Si l’appel visait directement à la reconnaissance de Jean Ping comme président, l’opposition s’est immédiatement désolidarisée de cette initiative. Le porte-parole de la coalition autour de Jean Ping, Jean Gaspard Ntoutoume Ayi, affirme n’avoir rien à voir avec ce qui s’est passé et a rappelé « son attachement à la démocratie. »

 

Il s’est toutefois interrogé sur le silence du gouvernement et a « parlé de coïncidence troublante » avec l’arrivée, mardi, d’une mission de la Cour pénale internationale dans le cadre de l’examen préliminaire des plaintes déposées par le gouvernement, le camp de M. Ping et 15 ONG à la suite des violences post-électorales meurtrières de septembre 2016.

 

Plus largement, le camp de M. Ping a dénoncé « la confusion » créée par les agissements de M. Aba’a Minko.
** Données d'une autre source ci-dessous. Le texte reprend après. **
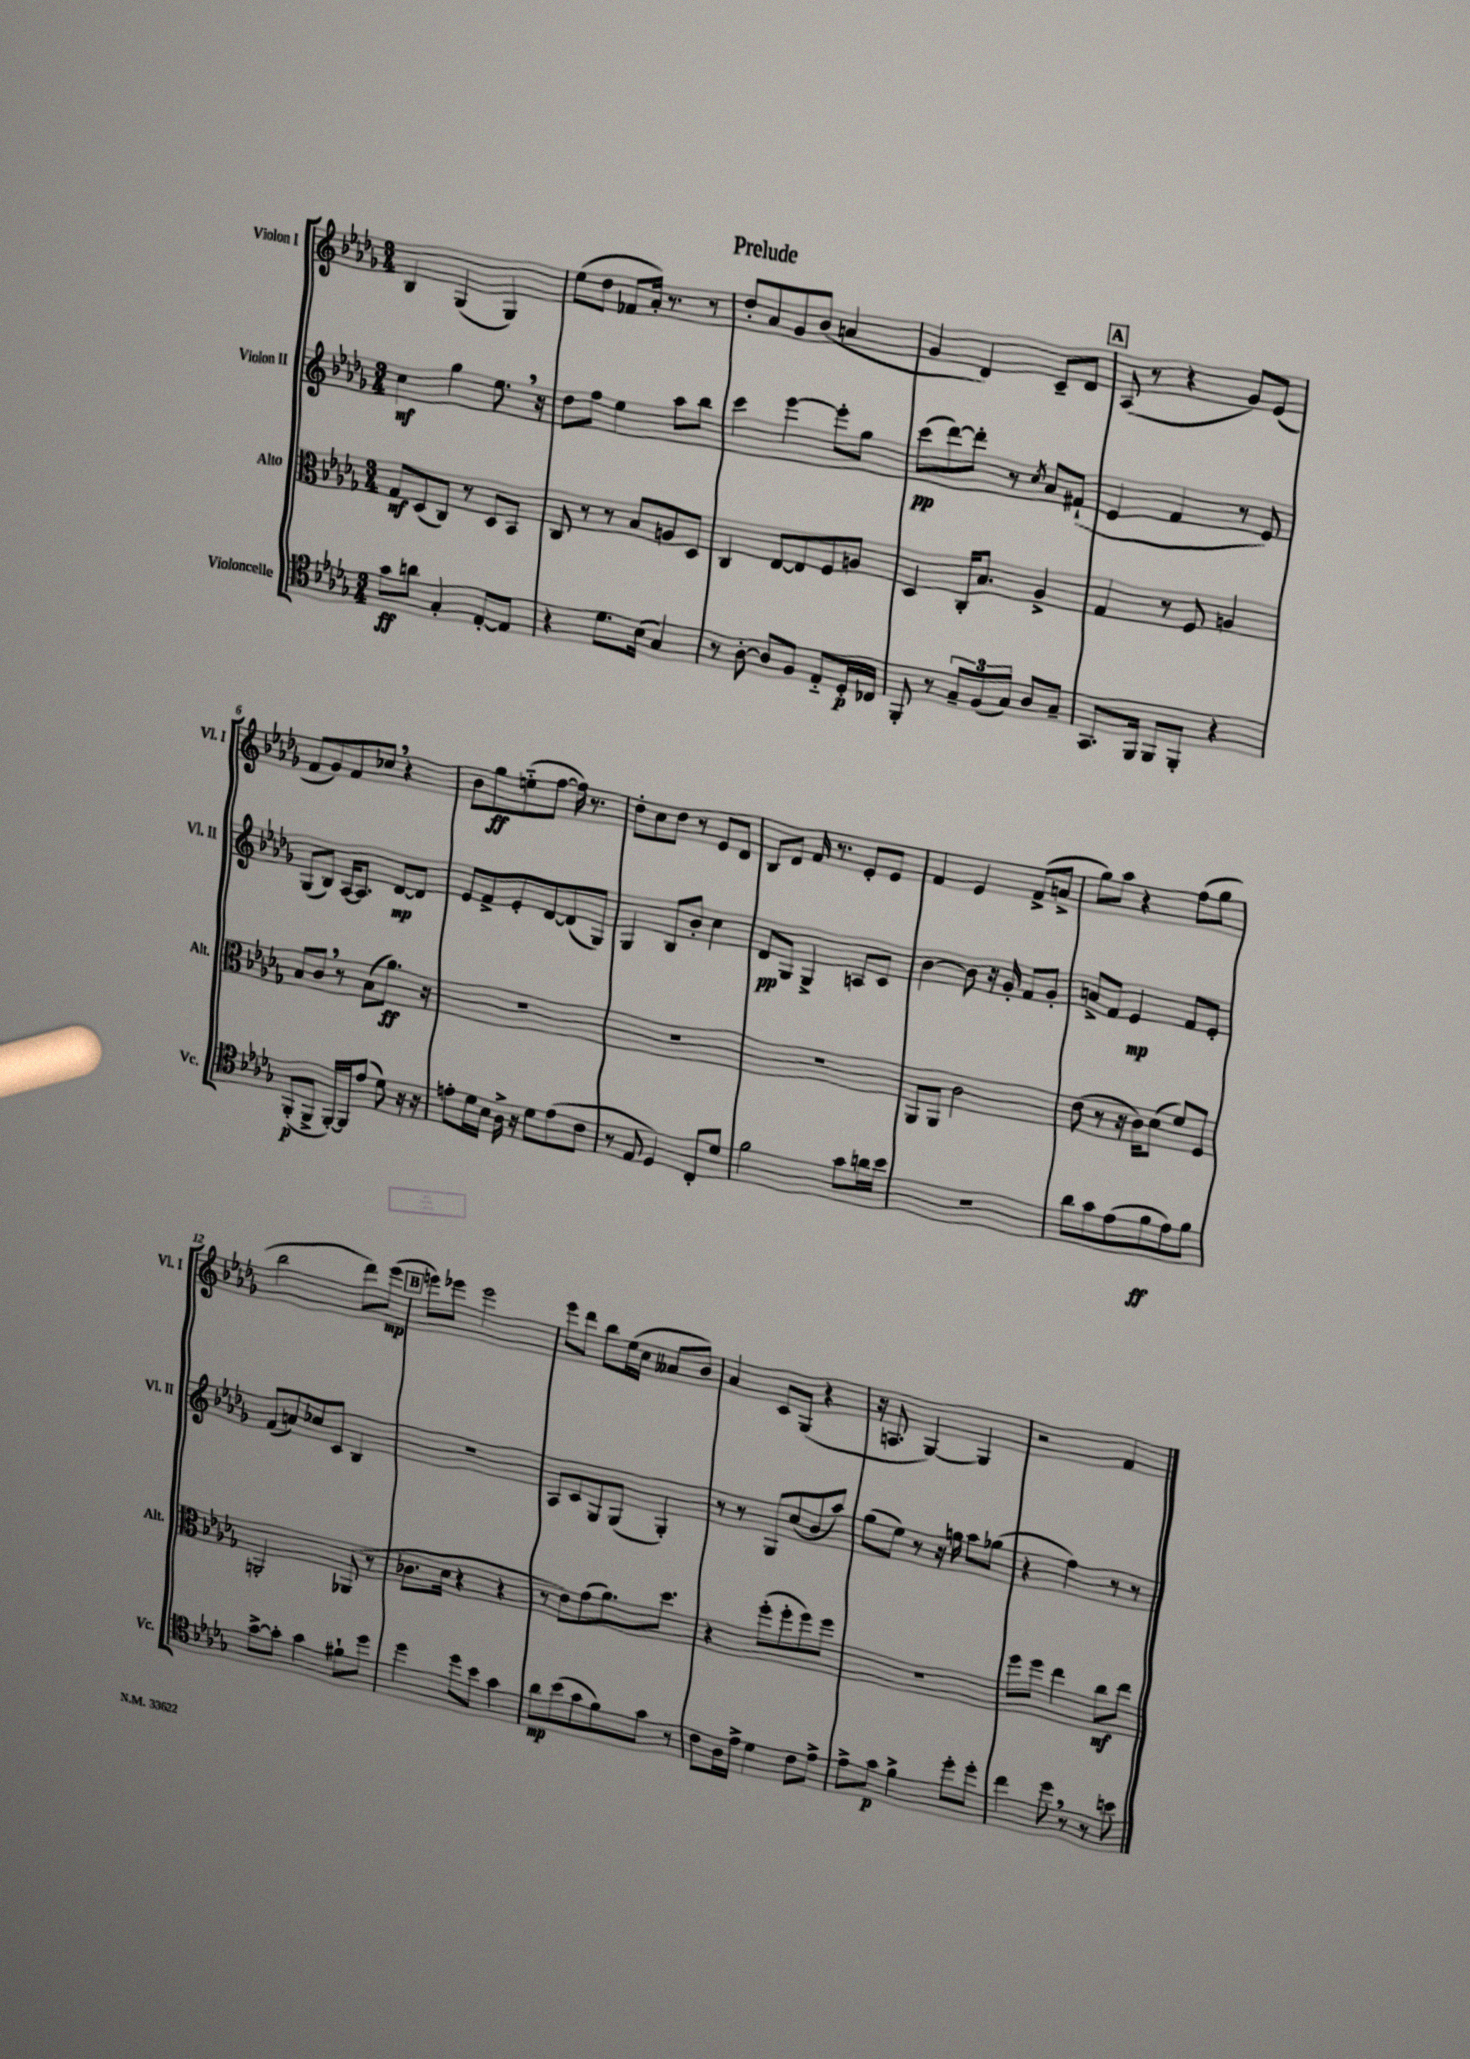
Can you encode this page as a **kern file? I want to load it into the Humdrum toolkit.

**kern	**dynam	**kern	**dynam	**kern	**dynam	**kern	**dynam
*part4	*part4	*part3	*part3	*part2	*part2	*part1	*part1
*staff4	*staff4	*staff3	*staff3	*staff2	*staff2	*staff1	*staff1
*I"Violoncelle	*	*I"Alto	*	*I"Violon II	*	*I"Violon I	*
*I'Vc.	*	*I'Alt.	*	*I'Vl. II	*	*I'Vl. I	*
*clefC4	*	*clefC3	*	*clefG2	*	*clefG2	*
*k[b-e-a-d-g-]	*	*k[b-e-a-d-g-]	*	*k[b-e-a-d-g-]	*	*k[b-e-a-d-g-]	*
*M3/4	*	*M3/4	*	*M3/4	*	*M3/4	*
=1	=1	=1	=1	=1	=1	=1	=1
8g-\L	ff	8G-/L	mf	4cc\	mf	4B-/	.
8an\J	.	(8D-/	.	.	.	.	.
4G-'/	.	8C/J)	.	4gg-\	.	(4G-/	.
.	.	8r	.	.	.	.	.
[8E-'/L	.	8D-/L	.	8.ee-,\	.	4G-/)	.
8E-/J]	.	8BB-/J	.	.	.	.	.
.	.	.	.	16r	.	.	.
=2	=2	=2	=2	=2	=2	=2	=2
4r	.	8C/	.	8dd-\L	.	(8ee-\L	.
.	.	8r	.	8ff\J	.	8dd-\J	.
8.d-\L	.	8r	.	4ee-\	.	8f-X/L	.
.	.	8B-/L	.	.	.	16a-'/Jk)	.
(16B-\Jk	.	.	.	.	.	8.r	.
4G-/)	.	8An/	.	8aa-\L	.	.	.
.	.	8D-/J	.	8bb-\J	.	8r	.
=3	=3	=3	=3	=3	=3	=3	=3
8r	.	4C/	.	4ccc\	.	8dd-'/L	.
[8A-'\	.	.	.	.	.	8a-/	.
8A-/L]	.	[8E-/L	.	[4eee-\	.	8g-/	.
8F/J	.	8E-/]	.	.	.	(8b-/J	.
8E-/L	.	8F/	.	8eee-'\L]	.	4an/	.
16D-'/L	p	8An/J	.	8gg-\J	.	.	.
16C-X/JJ	.	.	.	.	.	.	.
=4	=4	=4	=4	=4	=4	=4	=4
8FF'/	.	4D-/	.	(8ccc\L	pp	4g-/	.
8r	.	.	.	[8ddd-\)	.	.	.
12G-~/L	.	16C'/KL	.	8ddd-'\J]	.	4d-/)	.
.	.	8.B-/J	.	.	.	.	.
(12F/	.	.	.	.	.	.	.
.	.	.	.	8r	.	.	.
12G-/J)	.	.	.	.	.	.	.
.	.	.	.	8qcc/	.	.	.
8A-/L	.	4A-^/	.	8a-/L	.	8c~/L	.
8G-~/J	.	.	.	(8f#X`/J	.	8d-/J	.
!!LO:REH:place=s1:t=A
=5	=5	=5	=5	=5	=5	=5	=5
8.GG-/L	.	4G-/	.	4e-/	.	(8A-/	.
.	.	.	.	.	.	8r	.
16FF/Jk	.	.	.	.	.	.	.
8FF/L	.	8r	.	4f/	.	4r	.
8FF'/J	.	8F/	.	.	.	.	.
4r	.	4An/	.	8r	.	8g-/L)	.
.	.	.	.	8e-/)	.	(8e-/J	.
!!LO:LB:g=z
=6	=6	=6	=6	=6	=6	=6	=6
(8FF'/L	p	8B-/L	.	(8G-/L	.	8f/L	.
8FF^/J	.	8c,/J	.	8B-/J)	.	8g-/)	.
[16FF'/LL)	.	8r	.	[16A-/KL	.	8f/	.
16FF/J]	.	.	.	8.A-/J]	.	.	.
(8e-/J	.	(8B-\L	.	.	.	8cc-X,/J	.
8d-\)	.	8.a-\J)	ff	[8d-/L	mp	4r	.
16r	.	.	.	8d-/J]	.	.	.
16r	.	16r	.	.	.	.	.
=7	=7	=7	=7	=7	=7	=7	=7
8en'\L	.	2.r	.	8e-/L	.	8b-\L	.
16d-\L	.	.	.	8f^/	.	8gg-\	ff
16B-\JJ	.	.	.	.	.	.	.
16A-^\	.	.	.	8e-'/	.	(8een\	.
16r	.	.	.	.	.	.	.
8d-\L	.	.	.	[8d-/	.	[8ff\J	.
(8e\	.	.	.	(8d-/]	.	16ff\])	.
.	.	.	.	.	.	8.r	.
8c\J	.	.	.	8G-/J)	.	.	.
=8	=8	=8	=8	=8	=8	=8	=8
8r	.	2.r	.	4G-/	.	8dd-'\L	.
8E-/	.	.	.	.	.	8cc\	.
4D-/)	.	.	.	8B-/L	.	8dd-\J	.
.	.	.	.	8b-'/J	.	8r	.
8C'/L	.	.	.	4cc\	.	8e-/L	.
8d-/J	.	.	.	.	.	8d-/J	.
=9	=9	=9	=9	=9	=9	=9	=9
2f\	.	2.r	.	8d-/L	pp	8B-/L	.
.	.	.	.	8G-/J	.	8d-/J	.
.	.	.	.	4G-^/	.	16f/	.
.	.	.	.	.	.	8.r	.
8g-\L	.	.	.	8An/L	.	8e-'/L	.
16an\L	.	.	.	8c/J	.	8e-/J	.
16b-\JJ	.	.	.	.	.	.	.
=10	=10	=10	=10	=10	=10	=10	=10
2.r	.	8AA-/L	.	[4b-\	.	4f/	.
.	.	8AA-/J	.	.	.	.	.
.	.	2c\	.	8b-\]	.	4e-/	.
.	.	.	.	16r	.	.	.
.	.	.	.	16g-'/	.	.	.
.	.	.	.	8f/L	.	(8f^/L	.
.	.	.	.	8g-'/J	.	8an^/J	.
=11	=11	=11	=11	=11	=11	=11	=11
8a-\L	.	(8e-\	.	8an^/L	.	8gg-\L)	.
8g-\	.	8r	.	8f/J	.	8aa-\J	.
(8e-\	.	16r	.	4e-/	mp	4r	.
.	.	16c\KL)	.	.	.	.	.
8f\	ff	(8d-\J	.	.	.	.	.
8e-\)	.	8f/L)	.	8f/L	.	(8ff\L	.
8f\J	.	8F/J	.	8e-'/J	.	8gg-\J	.
!!LO:LB:g=z
=12	=12	=12	=12	=12	=12	=12	=12
[8g-^\L	.	2AAn'/	.	(8f/L	.	2bb-\	.
8g-'\J]	.	.	.	8an/)	.	.	.
4g-\	.	.	.	8cc-X/	.	.	.
.	.	.	.	8c/J	.	.	.
8f#X`\L	.	(8AA-X/	.	4B-/	.	8ddd-\L)	.
8dd-\J	.	8r	.	.	.	(8eee-\J	mp
!!LO:REH:place=s1:t=B
=13	=13	=13	=13	=13	=13	=13	=13
4dd-\	.	8.c-X\L	.	2.r	.	8eeen\L)	.
.	.	.	.	.	.	8eee-X\J	.
.	.	16d-\Jk	.	.	.	.	.
8dd-\L	.	4r	.	.	.	2eee-\	.
8b-\J	.	.	.	.	.	.	.
4g-\	.	4r	.	.	.	.	.
=14	=14	=14	=14	=14	=14	=14	=14
8a-\L	mp	8r	.	8A-/L	.	8eee-\L	.
(8b-\	.	8e-\L)	.	8c/	.	8ddd-\J	.
8g-\	.	(8g-\	.	8G-/	.	8bb-\L	.
8f\)	.	8.a-\)	.	(8G-/J	.	(16ee-\L	.
.	.	.	.	.	.	16cc\JJ	.
8g-\J	.	.	.	4G-'/)	.	8a--X/L	.
.	.	8.dd-\J	.	.	.	.	.
8r	.	.	.	.	.	8b-/J)	.
=15	=15	=15	=15	=15	=15	=15	=15
8c\L	.	4r	.	8r	.	4a-/	.
16A-\L	.	.	.	8r	.	.	.
16e-^\JJ	.	.	.	.	.	.	.
4d-\	.	(8ff'\L	.	8G-/L	.	8c/L	.
.	.	8ff'\	.	(8cc/	.	(8G-/J	.
8c\L	.	8ff\)	.	8b-/	.	4r	.
8e-^\J	.	8ff\J	.	8aa-/J)	.	.	.
=16	=16	=16	=16	=16	=16	=16	=16
8e-^\L	.	2.r	.	(8gg-\L	.	16r	.
.	.	.	.	.	.	8.An/	.
8g-\J	p	.	.	8ee-\J)	.	.	.
4f^\	.	.	.	8r	.	[4G-/)	.
.	.	.	.	16r	.	.	.
.	.	.	.	16ggn\	.	.	.
8dd-'\L	.	.	.	8aa-\L	.	4G-/]	.
8dd-'\J	.	.	.	(8gg-X\J	.	.	.
=17	=17	=17	=17	=17	=17	=17	=17
4cc\	.	8ff\L	.	4r	.	2r	.
.	.	8ff\J	.	.	.	.	.
8dd-,\	.	4ee-\	.	4ff\)	.	.	.
8r	.	.	.	.	.	.	.
8r	.	8cc\L	mf	8r	.	4f/	.
8bn\	.	8ee-\J	.	8r	.	.	.
==	==	==	==	==	==	==	==
*-	*-	*-	*-	*-	*-	*-	*-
Démocratie nouvelle, le parti de René Ndemezo’o Obiang, ex-directeur de campagne de Jean Ping lors de la présidentielle contestée de 2016, « dénonce et condamne avec la plus grande vigueur tout acte tendant à mettre en péril le processus démocratique en cours dans notre pays. »

 

Quant à Jean Gaspard Ntoutoume Ayi, il a tenu à dédouaner le leader de l’opposition gabonaise. « Jean Ping n’est concerné ni de près ni de loin par cette action ».